* **WHAT IS EXPECTED**
Among the entries below, find the lines that hold the word "hover" and report them.

(Items from a data source)
= Beginning of Section =

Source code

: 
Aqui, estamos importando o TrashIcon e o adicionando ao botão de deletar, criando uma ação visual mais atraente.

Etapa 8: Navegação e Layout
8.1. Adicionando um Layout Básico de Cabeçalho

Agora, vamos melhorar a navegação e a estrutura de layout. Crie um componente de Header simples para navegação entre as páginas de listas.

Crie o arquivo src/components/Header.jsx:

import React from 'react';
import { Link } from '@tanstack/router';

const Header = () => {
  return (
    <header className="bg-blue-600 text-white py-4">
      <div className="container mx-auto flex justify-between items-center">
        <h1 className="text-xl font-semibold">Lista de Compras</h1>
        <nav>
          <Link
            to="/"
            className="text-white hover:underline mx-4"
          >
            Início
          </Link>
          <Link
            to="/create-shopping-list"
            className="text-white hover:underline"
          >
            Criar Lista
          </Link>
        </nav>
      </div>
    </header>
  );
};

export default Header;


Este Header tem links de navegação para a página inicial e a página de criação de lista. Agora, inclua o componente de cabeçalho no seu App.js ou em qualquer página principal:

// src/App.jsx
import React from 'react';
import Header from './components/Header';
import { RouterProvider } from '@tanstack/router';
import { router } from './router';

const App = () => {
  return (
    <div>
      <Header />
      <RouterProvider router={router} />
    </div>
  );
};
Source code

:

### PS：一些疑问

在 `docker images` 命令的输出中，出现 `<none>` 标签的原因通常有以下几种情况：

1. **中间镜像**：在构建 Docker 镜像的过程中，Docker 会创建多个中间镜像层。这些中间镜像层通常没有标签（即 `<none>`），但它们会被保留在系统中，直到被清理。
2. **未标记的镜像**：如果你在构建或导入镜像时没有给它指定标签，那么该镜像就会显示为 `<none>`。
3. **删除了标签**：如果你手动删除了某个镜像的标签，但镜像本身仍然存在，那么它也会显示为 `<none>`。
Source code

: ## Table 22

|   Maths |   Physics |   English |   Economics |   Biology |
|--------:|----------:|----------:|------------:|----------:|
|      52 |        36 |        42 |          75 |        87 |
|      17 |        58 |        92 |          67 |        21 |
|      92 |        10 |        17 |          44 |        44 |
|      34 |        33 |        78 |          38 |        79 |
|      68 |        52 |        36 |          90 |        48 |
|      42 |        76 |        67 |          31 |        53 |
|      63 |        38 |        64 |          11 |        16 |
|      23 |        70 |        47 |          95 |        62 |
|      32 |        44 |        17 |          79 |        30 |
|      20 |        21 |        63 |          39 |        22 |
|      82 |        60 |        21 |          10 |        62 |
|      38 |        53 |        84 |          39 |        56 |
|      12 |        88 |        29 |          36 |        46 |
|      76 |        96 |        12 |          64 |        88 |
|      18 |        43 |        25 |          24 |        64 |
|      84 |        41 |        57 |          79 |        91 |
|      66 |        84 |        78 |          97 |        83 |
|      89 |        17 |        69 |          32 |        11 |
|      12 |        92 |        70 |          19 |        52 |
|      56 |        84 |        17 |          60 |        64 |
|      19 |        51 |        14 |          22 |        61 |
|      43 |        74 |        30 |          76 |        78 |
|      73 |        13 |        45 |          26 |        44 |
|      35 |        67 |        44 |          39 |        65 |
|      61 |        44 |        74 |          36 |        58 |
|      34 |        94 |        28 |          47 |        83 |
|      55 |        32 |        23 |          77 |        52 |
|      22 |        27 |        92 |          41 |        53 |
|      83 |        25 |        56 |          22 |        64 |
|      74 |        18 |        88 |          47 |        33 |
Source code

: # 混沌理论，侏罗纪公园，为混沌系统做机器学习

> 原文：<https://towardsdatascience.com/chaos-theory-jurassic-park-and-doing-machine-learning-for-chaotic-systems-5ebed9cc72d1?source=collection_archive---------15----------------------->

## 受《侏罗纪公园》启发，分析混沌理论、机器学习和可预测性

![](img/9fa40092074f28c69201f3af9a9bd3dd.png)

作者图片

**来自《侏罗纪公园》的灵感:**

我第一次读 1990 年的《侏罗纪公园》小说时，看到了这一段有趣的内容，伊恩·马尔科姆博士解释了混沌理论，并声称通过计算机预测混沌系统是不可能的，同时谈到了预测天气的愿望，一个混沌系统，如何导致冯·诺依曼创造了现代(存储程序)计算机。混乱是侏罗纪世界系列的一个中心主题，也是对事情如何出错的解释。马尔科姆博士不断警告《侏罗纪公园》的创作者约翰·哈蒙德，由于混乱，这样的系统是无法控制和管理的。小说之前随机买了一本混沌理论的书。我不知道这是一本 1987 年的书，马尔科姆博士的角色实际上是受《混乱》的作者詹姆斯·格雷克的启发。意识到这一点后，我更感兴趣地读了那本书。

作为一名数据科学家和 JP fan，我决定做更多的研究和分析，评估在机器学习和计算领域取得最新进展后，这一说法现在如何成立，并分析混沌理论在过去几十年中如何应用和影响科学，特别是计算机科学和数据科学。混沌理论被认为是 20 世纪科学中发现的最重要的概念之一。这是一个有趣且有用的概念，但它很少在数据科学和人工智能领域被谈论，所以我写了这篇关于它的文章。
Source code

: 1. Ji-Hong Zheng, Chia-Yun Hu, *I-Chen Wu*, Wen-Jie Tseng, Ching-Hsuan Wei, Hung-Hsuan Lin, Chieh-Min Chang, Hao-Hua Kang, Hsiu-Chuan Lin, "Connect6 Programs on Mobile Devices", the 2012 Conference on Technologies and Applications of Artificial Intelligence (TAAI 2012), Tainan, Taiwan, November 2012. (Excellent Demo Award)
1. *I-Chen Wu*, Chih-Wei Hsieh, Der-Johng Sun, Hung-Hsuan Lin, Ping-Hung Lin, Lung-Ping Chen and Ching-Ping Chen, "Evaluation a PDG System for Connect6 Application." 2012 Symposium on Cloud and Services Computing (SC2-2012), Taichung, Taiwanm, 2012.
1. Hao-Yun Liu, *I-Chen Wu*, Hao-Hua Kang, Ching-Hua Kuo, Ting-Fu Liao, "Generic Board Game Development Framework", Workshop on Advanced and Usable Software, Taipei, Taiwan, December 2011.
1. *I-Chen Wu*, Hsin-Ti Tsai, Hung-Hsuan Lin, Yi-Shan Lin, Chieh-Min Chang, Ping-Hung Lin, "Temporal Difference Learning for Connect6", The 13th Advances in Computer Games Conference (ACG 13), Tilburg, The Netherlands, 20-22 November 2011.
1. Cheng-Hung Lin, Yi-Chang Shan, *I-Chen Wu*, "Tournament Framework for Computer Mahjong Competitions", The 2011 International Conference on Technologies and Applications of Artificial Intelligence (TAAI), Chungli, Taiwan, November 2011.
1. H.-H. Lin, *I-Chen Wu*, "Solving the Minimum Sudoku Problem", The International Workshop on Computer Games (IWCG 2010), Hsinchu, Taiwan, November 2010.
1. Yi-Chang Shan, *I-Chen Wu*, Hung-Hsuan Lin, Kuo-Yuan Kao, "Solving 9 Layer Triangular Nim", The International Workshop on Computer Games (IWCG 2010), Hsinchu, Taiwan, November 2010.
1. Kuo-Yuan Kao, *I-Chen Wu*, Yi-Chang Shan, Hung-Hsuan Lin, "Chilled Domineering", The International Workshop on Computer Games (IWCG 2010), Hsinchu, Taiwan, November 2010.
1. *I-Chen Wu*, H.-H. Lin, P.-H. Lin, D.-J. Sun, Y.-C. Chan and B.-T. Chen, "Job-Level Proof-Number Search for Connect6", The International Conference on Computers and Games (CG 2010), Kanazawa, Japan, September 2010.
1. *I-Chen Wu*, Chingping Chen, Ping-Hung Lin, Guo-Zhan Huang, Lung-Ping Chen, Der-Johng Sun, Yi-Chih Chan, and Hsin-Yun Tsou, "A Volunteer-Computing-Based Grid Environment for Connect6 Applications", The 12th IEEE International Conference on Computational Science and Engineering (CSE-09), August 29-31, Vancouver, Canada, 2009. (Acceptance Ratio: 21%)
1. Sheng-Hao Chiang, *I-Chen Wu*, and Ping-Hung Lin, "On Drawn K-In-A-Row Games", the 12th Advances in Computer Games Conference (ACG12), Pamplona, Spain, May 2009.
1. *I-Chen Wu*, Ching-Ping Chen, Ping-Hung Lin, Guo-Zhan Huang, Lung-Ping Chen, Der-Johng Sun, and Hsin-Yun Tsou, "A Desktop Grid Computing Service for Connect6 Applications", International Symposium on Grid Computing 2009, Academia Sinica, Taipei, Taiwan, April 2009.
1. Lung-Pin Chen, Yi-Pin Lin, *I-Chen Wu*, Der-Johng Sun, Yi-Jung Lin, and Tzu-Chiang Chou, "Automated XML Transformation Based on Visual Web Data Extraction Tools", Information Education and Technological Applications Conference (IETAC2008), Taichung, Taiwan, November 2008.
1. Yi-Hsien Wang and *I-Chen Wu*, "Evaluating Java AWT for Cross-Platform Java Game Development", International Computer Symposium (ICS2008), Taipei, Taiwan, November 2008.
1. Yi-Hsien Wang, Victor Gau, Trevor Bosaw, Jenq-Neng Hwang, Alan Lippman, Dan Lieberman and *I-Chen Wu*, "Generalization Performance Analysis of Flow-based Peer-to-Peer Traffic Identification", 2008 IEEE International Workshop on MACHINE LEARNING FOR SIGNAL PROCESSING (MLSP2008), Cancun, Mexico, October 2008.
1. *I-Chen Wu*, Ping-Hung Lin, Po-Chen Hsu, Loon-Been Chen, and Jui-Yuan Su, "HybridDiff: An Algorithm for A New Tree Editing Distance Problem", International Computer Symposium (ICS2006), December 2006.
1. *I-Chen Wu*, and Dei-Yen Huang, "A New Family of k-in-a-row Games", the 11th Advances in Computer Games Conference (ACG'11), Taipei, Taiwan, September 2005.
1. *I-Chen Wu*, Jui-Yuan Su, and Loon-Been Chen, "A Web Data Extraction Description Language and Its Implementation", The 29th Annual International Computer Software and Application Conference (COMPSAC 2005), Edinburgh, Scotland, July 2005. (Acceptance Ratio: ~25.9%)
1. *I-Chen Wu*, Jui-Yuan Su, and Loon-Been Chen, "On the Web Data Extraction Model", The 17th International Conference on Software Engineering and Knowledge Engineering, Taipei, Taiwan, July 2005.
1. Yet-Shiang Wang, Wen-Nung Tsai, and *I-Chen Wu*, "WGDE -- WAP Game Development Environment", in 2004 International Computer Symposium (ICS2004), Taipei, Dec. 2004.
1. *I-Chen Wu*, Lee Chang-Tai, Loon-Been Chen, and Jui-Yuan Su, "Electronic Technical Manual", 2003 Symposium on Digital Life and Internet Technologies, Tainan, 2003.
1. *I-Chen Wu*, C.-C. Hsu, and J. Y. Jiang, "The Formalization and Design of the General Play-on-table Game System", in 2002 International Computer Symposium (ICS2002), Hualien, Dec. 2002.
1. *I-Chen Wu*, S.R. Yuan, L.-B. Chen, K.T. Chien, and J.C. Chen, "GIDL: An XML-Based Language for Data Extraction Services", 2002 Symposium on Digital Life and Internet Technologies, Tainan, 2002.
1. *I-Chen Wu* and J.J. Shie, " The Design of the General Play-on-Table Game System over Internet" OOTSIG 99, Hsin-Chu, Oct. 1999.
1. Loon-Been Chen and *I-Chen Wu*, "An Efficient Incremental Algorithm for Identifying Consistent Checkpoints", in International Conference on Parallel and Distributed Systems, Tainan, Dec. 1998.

= End of Section =

* **EXPECTED ANSWER**
            className="text-white hover:underline mx-4"
            className="text-white hover:underline"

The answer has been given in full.